Precipitation Nowcasting Based on an Optimized Deep Learning Model Trained with Heterogeneous Weather Data

    Due to the threat of extreme rainfall associated with mesoscale convective systems and summer afternoon thunderstorms, very short-term quantitative precipitation forecasting during 0−3 h is critical in Taiwan. In this study, deep learning models are developed for high-resolution quantitative precipitation nowcasting in Taiwan up to 3 h ahead. The baseline model based on the convolutional recurrent neural network is trained with a dataset containing radar reflectivity and rain rates at a granularity of 10 min. As previous works tend to produce overprediction in low-rainfall regions, the currently proposed model is improved and further driven by highly related heterogeneous weather data, including visible channel satellite observation, environmental winds, and environmental thermo-dynamical profiles. Note that an innovative “PONI module” is added to the deep learning model to integrate a variety of heterogeneous data with various spatial and temporal characteristics. Moreover, model performance is evaluated from statistical and spatial rescaling perspectives represented by R =  R_avg + R'_, where R denotes original rainfall, R_avg and R' are spatial moving averages and the values deviated from R_avg, respectively. Statistical verification shows that the R_avg of the new model outperforms the previous model, while the performance of R' is comparable. The new model integrated with heterogeneous data selected upon domain knowledge can restrain the nowcasts that overestimate in low-rainfall regions.
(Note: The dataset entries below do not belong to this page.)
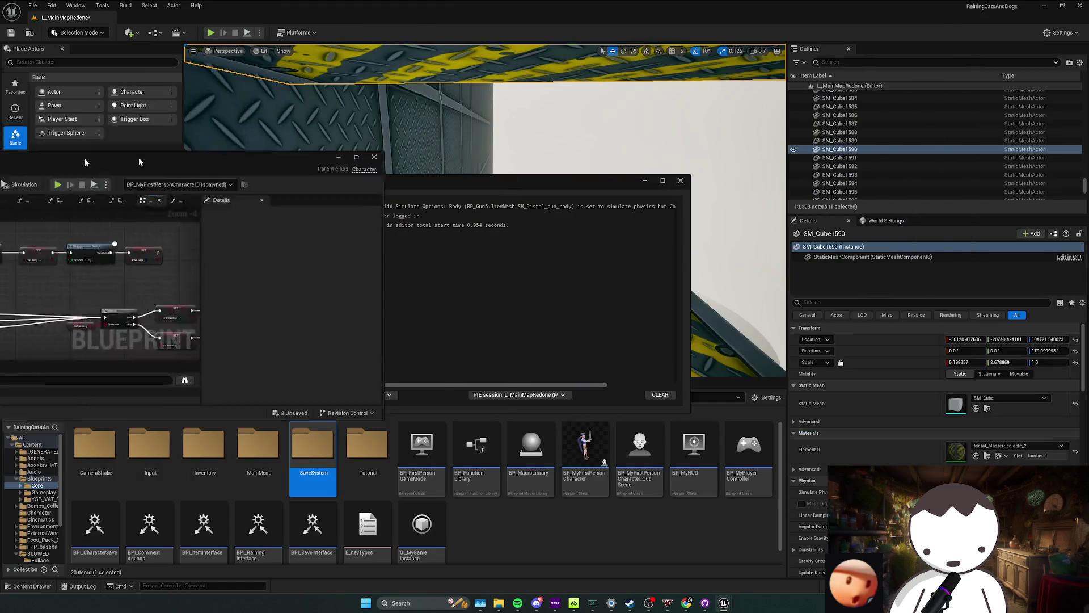
left_click(672, 184)
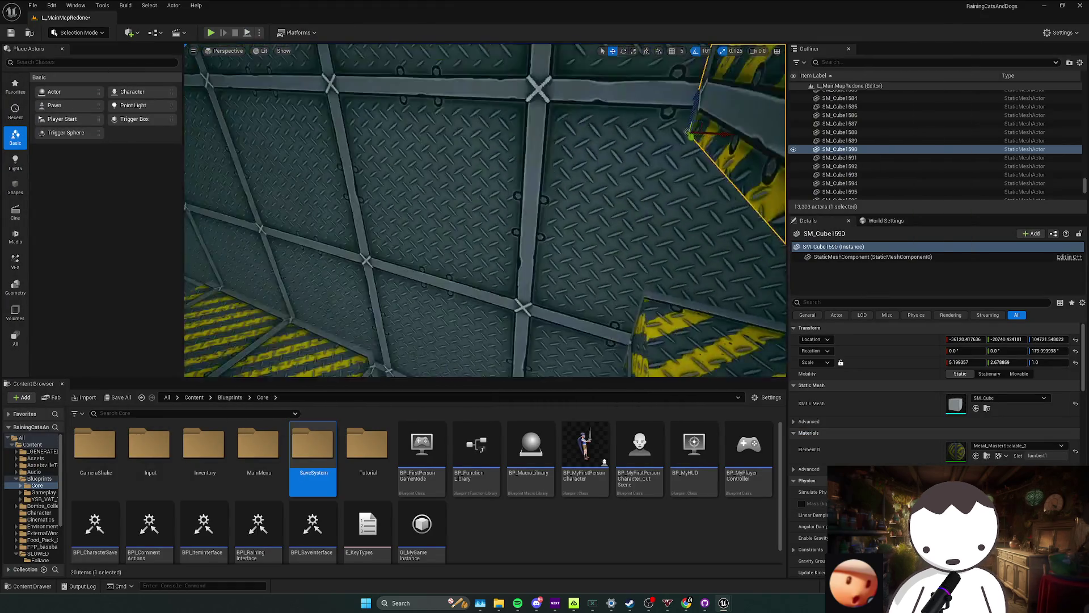
left_click_drag(228, 71, 228, 71)
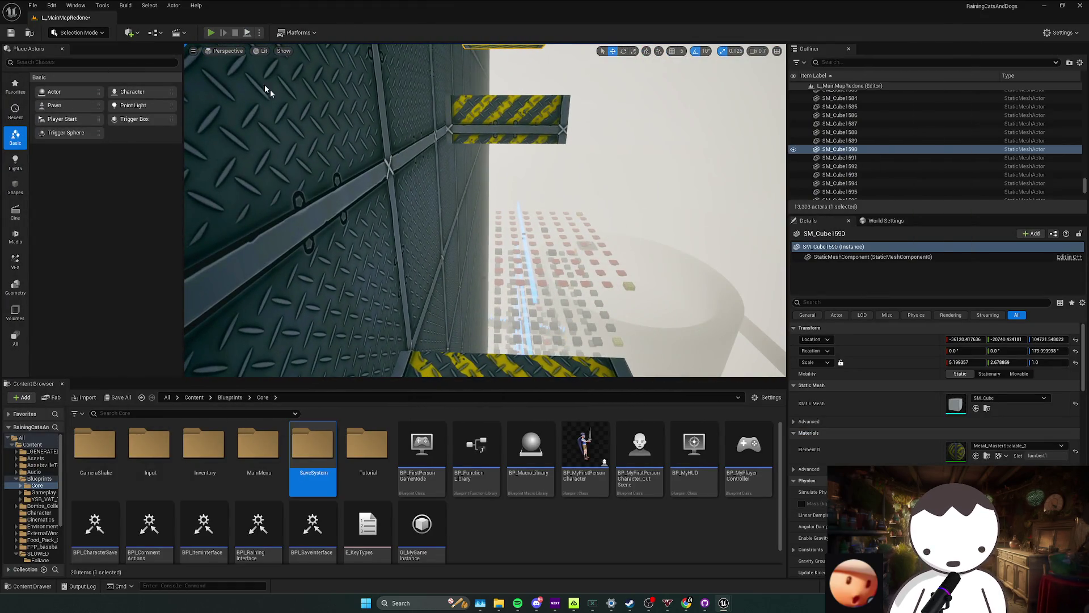
key("alt+p")
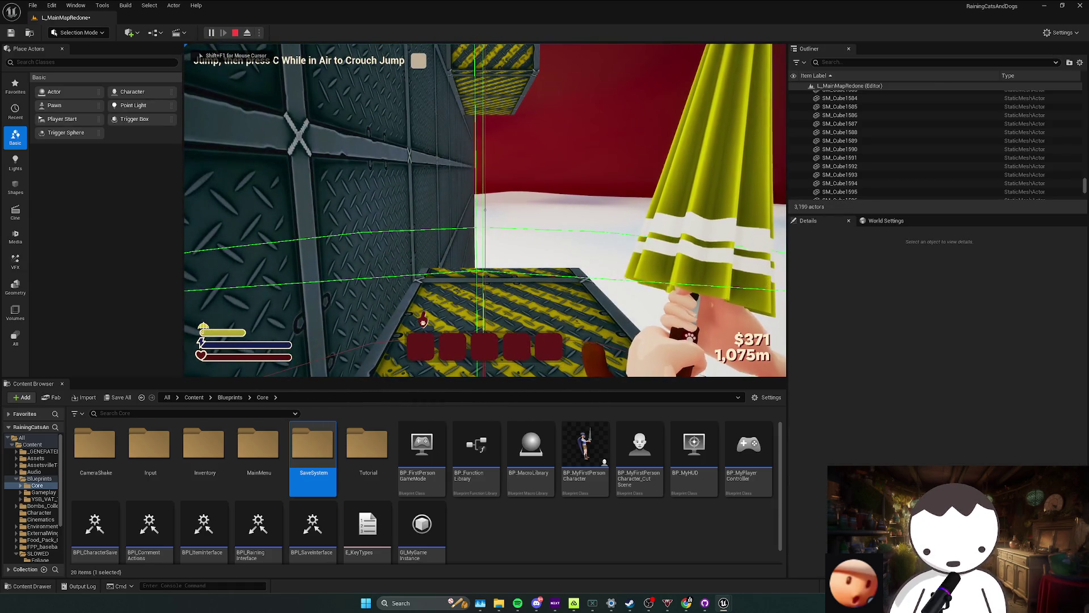
key("shift+F1")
Last but not least, quasi-operational verifications against other state-of-the-art techniques in Taiwan Central Weather Bureau are presented as follows: (1) the CSI of the first-hour prediction from the deep learning model is comparable with QPESUMS-QPF and better than RWRF and iTeen. (2) 3h ahead prediction CSI of RWRF and iTeen are inferior to the performance of deep learning model owing to their misprediction of rainfall regions. The deep learning model can accurately predict medium and extreme amounts of precipitation at a fraction of the computational cost.